Despite the success of antiretroviral drug therapy, more people contract HIV every day than initiate treatment. Even if clinicians administered antiretrovirals to each infected individual – an unattainable task, especially in the developing world – they still couldn’t eradicate the disease, as much of the virus remains hidden in latent pools within the body.

Given those obstacles, curing HIV might sound impossible, but not so for the dozens of guests that attended a June 27, dinner  hosted by the Collaboratory of AIDS Researchers for Eradication. or CARE. The event was buzzing with enthusiasm as people from the NIH, academia and industry discussed the progress that CARE has already made toward that lofty goal.

CARE is an undertaking based at UNC that brings together over 20 investigators from 11 different institutions with the unifying goal of curing the deadly illness.

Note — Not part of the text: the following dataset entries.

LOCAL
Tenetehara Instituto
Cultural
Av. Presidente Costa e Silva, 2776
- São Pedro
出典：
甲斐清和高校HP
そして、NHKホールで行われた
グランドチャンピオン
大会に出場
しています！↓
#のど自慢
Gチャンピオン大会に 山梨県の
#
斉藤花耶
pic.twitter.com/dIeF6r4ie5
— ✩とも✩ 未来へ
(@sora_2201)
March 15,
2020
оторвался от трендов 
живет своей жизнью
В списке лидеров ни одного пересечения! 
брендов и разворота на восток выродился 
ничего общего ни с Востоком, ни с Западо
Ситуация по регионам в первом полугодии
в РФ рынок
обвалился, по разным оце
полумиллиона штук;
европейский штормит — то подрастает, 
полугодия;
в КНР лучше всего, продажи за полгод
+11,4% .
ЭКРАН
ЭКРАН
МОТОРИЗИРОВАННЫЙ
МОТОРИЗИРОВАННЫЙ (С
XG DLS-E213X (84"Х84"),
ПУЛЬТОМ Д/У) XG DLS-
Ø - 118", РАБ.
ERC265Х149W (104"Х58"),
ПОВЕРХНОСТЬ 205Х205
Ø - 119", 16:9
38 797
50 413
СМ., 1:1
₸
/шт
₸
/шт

It focuses specifically on discovering novel drug therapies that will disrupt the latent HIV viral reservoir and lead to eradication. The Collaboratory is part of the larger UNC HIV/AIDS Enterprise, includes over 400 researchers working to prevent, treat and cure HIV infection and AIDS.

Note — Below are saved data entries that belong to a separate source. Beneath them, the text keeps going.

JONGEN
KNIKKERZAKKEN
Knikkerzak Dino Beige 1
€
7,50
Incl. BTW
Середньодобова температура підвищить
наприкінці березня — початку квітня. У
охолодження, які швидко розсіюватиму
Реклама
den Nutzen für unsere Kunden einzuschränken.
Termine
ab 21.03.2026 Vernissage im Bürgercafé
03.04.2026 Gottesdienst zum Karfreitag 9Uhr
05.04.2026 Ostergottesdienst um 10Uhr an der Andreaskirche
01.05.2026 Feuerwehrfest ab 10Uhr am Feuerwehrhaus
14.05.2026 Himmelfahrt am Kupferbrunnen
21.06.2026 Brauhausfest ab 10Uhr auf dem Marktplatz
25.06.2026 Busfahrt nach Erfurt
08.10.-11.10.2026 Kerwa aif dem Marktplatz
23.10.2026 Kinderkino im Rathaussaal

“The great thing about working at UNC is that all the expertise you need is right here. We have Myron Cohen, David Margolis, Charles van der Horst, and many others; it’s very exciting,” said J. Victor Garcia-Martinez, Ph.D., who came to UNC faculty in 2009 to join the university’s search for a cure. Garcia-Martinez and his fellow members of CARE recently found that breast milk kills HIV and blocks its oral transmission in a humanized mouse model, pointing the way toward natural products that may one day be used to combat the virus.

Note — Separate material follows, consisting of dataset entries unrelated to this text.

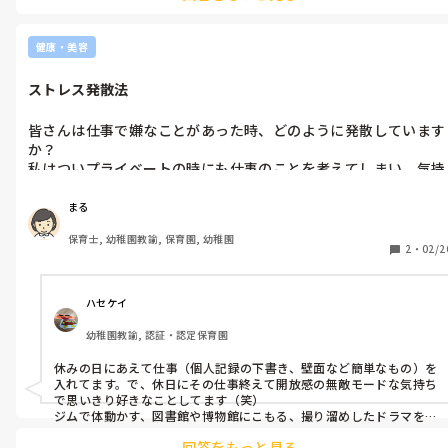
まるさんの職場では、おままごとはしないですか？？2歳クラスから
よろしくお願いします。
はおままごとを発展させて三角巾やエプロン、カラポリでお洋服やペ
ットボトルの空容器にひもをつけてカバンなどおままごとのときに
健康・美容
小さなコーナーに区切って、おままごとをして遊んでいます。日々の
保育で楽しめるといいですね🎵
ストレス発散法
皆さんは仕事で嫌なことがあった時、どのように発散しています
か？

One of the guest speakers at the dinner, Carl W. Dieffenbach, Ph.D., explained that UNC’s groundbreaking research on treatment as prevention galvanized Secretary of State Hilary Clinton to talk about the “beginning of the end of AIDS.”

“Treatment as prevention can now be the cornerstone of a two-pronged approach to get a handle on this epidemic,” said Dieffenbach, director of the division of AIDS of the National Institute of Allergy and Infectious Diseases (NIAID), which funds the CARE Collaboratory. “But if we want to get rid of it for good, we are going to need to find a cure.”

Dieffenbach said he had heard a biotech researcher complain that it could take 30 years to translate a discovery into a new drug. By that measure, HIV researchers have been “spoiled,” Dieffenbach stated, referencing the fact that the crystallization of protease occurred in 1989 and the first protease inhibitors were approved just six years later. Following the history a bit further, he noted that the virus was shown to persist in treated patients back in 1997, saying that it was indeed time for the CARE researchers to capitalize on that discovery.

One of the latest recruits to that endeavor is Jeffrey S. Stringer, MD, professor of obstetrics and gynecology, division of global women’s health at UNC. Stringer, the second guest speaker of the night, asked for the audience’s patience as he was “ten days off the boat” from Africa, where he directs the Center for Infectious Disease Research in Zambia (CIDRZ). Stringer is also Principle Investigator of the center’s NIH-funded HIV/AIDS Clinical Trials Unit, which conducts clinical trials in HIV prevention, antiretroviral therapy, pediatric and maternal HIV, and prevention of HIV with microbicides. He explained that many of the patients CIDRZ starts on treatment do not return to continue their care, underscoring the need for efforts that go beyond suppression to complete eradication of the disease.

Stringer brought a handful of faculty with him to UNC from his previous position at the University of Alabama, all of them ready to share their expertise in field work and implementation with the CARE project. He said he often hears the misconception that HIV is fixed, and that clinicians should move on to other public health problems like opportunistic infections, nutrition and maternal mortality. Stringer disagrees.

“We need to fight to keep the resources flowing, to keep our eye on the ball, which is to eradicate this disease,” he said. “Our job is not finished yet. Just because we have a lot of people on treatment in developing countries doesn’t mean we’ve won.”